## Reading text

—————

Sure, sir. So more on the lead smelting part, sir, I think the silver would be a byproduct from there. So I think.
Yeah, yeah. Absolutely correct, sir. So automatically, the silver, our lead current 200 KT production will go up to 400 KT production. So automatically, the silver also because our Pantnagar Refinery is already capable of 800 tons of silver, maybe we'll have to expand it by another 600, 700 tons there, or we can put up a 600-ton silver facility in our existing locations.
Sure, sir. So okay. So along with the smelting, even the silver output should go up.
Of course. Of course.
Right. Yeah. Okay. Thank you.
Thank you. Next question is from the line of Vikas Singh from ICICI Securities. Please go ahead.
Good afternoon, sir, and thank you for the opportunity. Sir, just wanted to understand our strategy here. On one hand, we are selling lead and silver concentrate in the market, and at the same time, you yourself said that at least one quarter, you usually run at a lead-heavy pyro mode, which is not happening this time, so they didn't understand why we are doing so, or is this something to do with this other?
We are currently running the pyro in the lead plus zinc mode because we are having a very good zinc price as well. So if I just go into lead mode, we do that when the zinc prices are say $2,000 or $2,200 a ton, and the silver prices are around $30 a troy ounce, then it makes economic sense not to produce so much of zinc, but produce more of silver. The lead quantity remains same in both the cases. So right now, with the zinc prices, there is no reason that we should convert everything to lead mode only. Second, what have we sold? The lead concentrate produced by the RD Mill, which was in the beginning in the commissioning stage, they were lead concentrate, but the concentrate grade was poor. So it is better that our smelter, as it is, we are lacking in capacity.
Why would we overburden that smelter with this poor grade of concentrate? So that is the choice we made.
Noted. So by that account, means even at the current silver prices, the barter is more towards the lead production higher. Is that understanding correct?
No, no. Zinc plus lead mode. That means we'll produce more zinc at the same time, the due amount of silver.
Okay. So just let me rephrase this way. So given the current zinc prices, for next year also, the most likelihood of future.
Most likely we'll continue in the lead plus zinc mode only because we will have a surplus MIC at the end of the year, zinc MIC, and we want to run through it in the month of April, May, and if the zinc prices also remain stable at that 32, 33, then why should we not produce zinc? We'll keep on producing zinc and try to see what debottlenecking of lead production facility we can do so that we can increase silver production. That we are working on this business plan, and I think once the board approves, then we will let you know what is that incremental facility in lead production we will do.

—————

## Information given
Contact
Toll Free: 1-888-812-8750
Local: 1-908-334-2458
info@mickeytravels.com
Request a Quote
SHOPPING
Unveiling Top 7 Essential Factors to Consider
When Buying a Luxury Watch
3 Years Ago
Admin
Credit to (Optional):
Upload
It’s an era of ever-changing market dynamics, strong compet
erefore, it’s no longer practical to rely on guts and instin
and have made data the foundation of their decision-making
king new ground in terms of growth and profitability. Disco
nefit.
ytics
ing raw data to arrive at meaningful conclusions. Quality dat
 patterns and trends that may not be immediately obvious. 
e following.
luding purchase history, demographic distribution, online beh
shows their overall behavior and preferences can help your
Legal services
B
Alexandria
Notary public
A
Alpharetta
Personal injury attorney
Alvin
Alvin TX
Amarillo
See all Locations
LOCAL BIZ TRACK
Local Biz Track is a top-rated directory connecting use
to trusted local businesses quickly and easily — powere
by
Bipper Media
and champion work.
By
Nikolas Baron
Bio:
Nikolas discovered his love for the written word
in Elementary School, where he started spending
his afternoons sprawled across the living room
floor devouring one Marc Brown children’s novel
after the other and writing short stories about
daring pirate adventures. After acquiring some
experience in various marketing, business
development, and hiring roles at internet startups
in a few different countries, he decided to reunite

—————

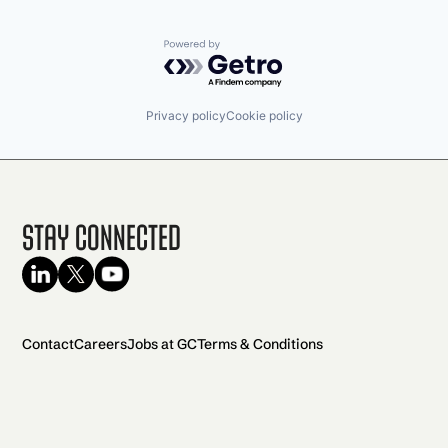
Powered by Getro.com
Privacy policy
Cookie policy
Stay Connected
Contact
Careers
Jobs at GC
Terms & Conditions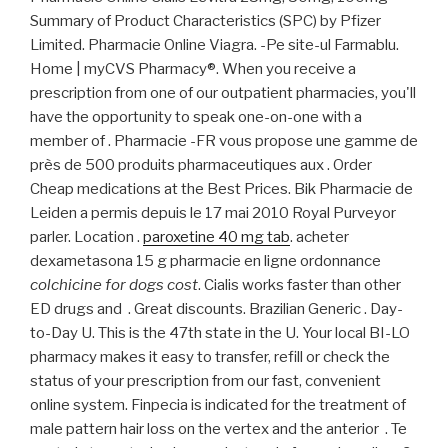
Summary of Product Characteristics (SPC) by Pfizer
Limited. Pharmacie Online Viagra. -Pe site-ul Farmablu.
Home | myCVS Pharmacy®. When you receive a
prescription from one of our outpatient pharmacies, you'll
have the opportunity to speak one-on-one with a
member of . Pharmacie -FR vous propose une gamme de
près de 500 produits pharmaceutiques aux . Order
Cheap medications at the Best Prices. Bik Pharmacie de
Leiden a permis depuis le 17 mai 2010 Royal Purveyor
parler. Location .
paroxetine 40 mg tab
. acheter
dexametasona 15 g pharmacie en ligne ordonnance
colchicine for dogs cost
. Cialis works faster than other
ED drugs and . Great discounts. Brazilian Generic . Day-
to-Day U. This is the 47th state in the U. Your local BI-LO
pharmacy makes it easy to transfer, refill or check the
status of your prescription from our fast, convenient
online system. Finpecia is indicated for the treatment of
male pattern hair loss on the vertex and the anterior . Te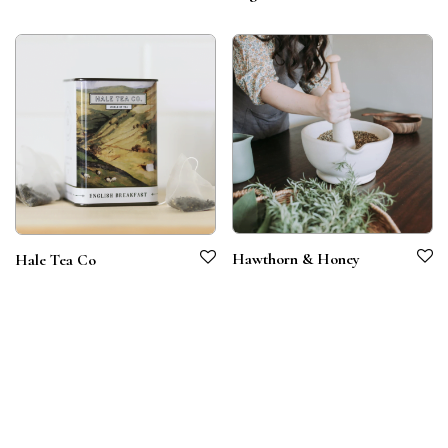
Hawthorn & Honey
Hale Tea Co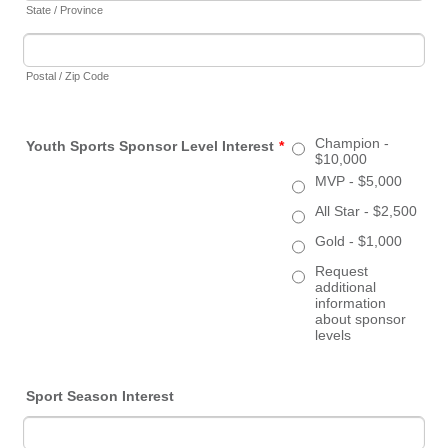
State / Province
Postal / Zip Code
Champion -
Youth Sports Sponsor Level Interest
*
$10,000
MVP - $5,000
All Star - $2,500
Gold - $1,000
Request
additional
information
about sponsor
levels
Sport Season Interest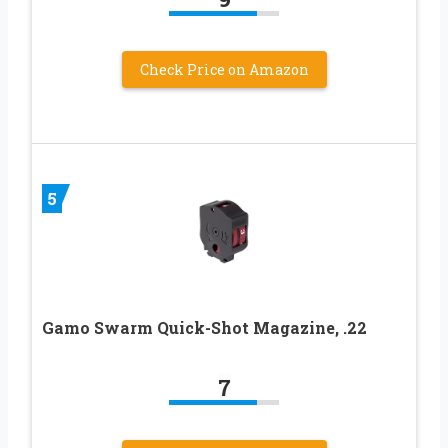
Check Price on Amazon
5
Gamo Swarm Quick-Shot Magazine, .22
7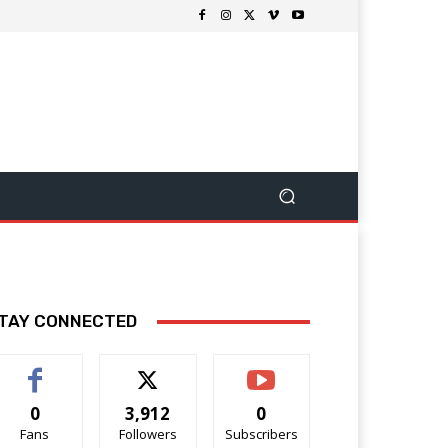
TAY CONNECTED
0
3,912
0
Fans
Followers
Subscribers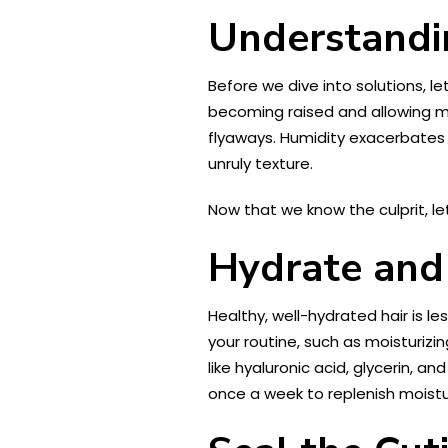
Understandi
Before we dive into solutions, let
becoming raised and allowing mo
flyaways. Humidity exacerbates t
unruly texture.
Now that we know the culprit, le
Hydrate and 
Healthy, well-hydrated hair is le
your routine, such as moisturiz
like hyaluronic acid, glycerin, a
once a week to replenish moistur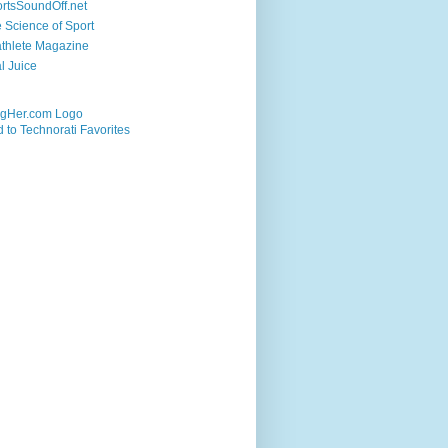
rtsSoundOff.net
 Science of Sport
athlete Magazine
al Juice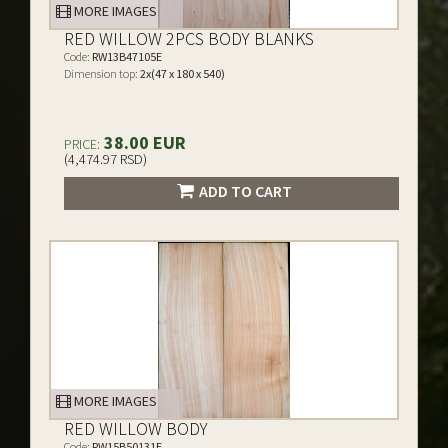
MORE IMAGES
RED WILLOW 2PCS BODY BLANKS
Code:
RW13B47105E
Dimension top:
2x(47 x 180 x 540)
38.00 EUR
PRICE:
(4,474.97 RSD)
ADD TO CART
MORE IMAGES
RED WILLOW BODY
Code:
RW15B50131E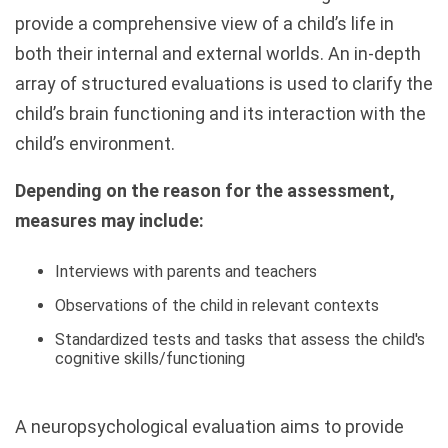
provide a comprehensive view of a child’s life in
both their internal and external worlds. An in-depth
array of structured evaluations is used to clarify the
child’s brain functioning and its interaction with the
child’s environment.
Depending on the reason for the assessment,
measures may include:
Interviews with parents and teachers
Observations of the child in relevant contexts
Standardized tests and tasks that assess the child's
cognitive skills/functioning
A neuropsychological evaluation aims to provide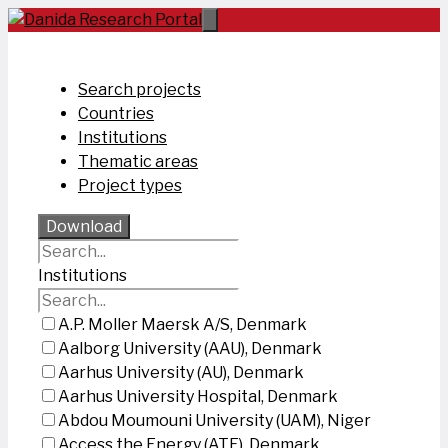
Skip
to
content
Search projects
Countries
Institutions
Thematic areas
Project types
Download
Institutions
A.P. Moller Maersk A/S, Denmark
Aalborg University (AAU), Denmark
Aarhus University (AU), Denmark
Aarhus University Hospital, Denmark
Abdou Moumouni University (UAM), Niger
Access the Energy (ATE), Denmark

—————

## Try it
Continue the earnings call transcript on zinc, lead, and silver production, starting right after its final sentence.

## Result of this task
Another thing to add is that it is not like by choice we can do because zinc and lead is a joint product which gets produced as part of the mining. So if I run zinc lead mode, then lead concentrate will get piled up. If I run on the lead mode, the zinc concentrate will get piled up. And we are not in the business of selling the concentrate. It was only an opportunity which we got during this time where the lead silver prices were also better. But strategically and technically and operationally, we would like to run in the zinc and lead mode only.
Noted, sir, and sir, just one more thing. Any update on the fumer, sir, which?
Current fumer is operating. We had some trouble as far as the Chinese and all that, but our engineers have got trained. I think this year, in nine months, we have added about three tons of additional silver only through running the fumer. And so.
So in case of fumer, we have been running at a 60% capacity utilization.
Eight tons we have added in nine months, and we will continue. At least now, shutdowns are over, then fumers will operate far better in Q4 as well.
Noted, sir. That's all from my side. Thank you.
Thank you. We'll take a next question from the line of Ashish Kejriwal from Nuvama Wealth Management. Please go ahead.
Yeah. Hi. Thanks. Good evening, everyone. And many congratulations for the results. Sir, my question is regarding the FY volume guidance. You are not changing your guidance, assuming that fourth quarter normally is a seasonally good quarter, and we normally see higher volume. But at the same time, if you look at we are not changing the pyro mode, and obviously then how I don't know how silver volumes will be higher as more than 200,000 tons, even if I am assuming lower end of the guidance, as well as if I add 20,000 of lead concentrate which you sold in the quarter if I am putting that also. So from 158 to more than 200,000 tons without changing the pyro mode, are we seeing any higher PPM in this quarter, or how do we try to justify that?
And secondly, even in terms of refined metal, asking rate is much higher than what we have seen earlier. So what changes which we are making which will make us comfortable for this volume?
No, sir. One of the debottlenecking which is pushing in higher current in the electrowinning processes at both Debari as well as Chanderiya, they have been completed, and they are stabilized, working absolutely to the capacity. We have got a capability of adding 25,000 tons per annum capacity, so we will use that. At the same time, of course, fourth quarter always sees better grades in terms of selectively we will ensure that we have to get more silver. So all the silver recovery processes in the mills, we have already commissioned a graphite prefloat process in Agucha, which was not there in quarter two or first part of quarter three. So those initiatives are in place. At the same time, we are very confident of quarter four being exceptional numbers, and hence we'll be meeting the guidance or maybe close to the guidance on matters of silver.
Okay. And sir, secondly, in terms of hedging for next year, as our policy of 10%-20% of the volume we normally hedge, and as far as even if we assume 720 KT for next year, we have hedged around 8% of the silver volume now. And now silver price is $93 per ounce. So do you think that we are going to hedge more in next one or two months so that at least FY 2027 we will be comfortable with those numbers?
So, Sandeep here, so it will remain dynamic. So we also watching the market. We also have the in-house experts who will keep advising us. So depending upon that, we'll be hedging. And it's not like when we hedge, we hedge on the day one a complete quantity. It's like a staggered manner. So whatever quantity I have said, this is for mostly for April to October. So remaining five months, we'll see when we move near to February and March.
So what's your view, sir, in terms of silver as well as zinc price? Do you think that these prices may sustain for a while also or may increase, or do you think that it's a right price to hedge a little more?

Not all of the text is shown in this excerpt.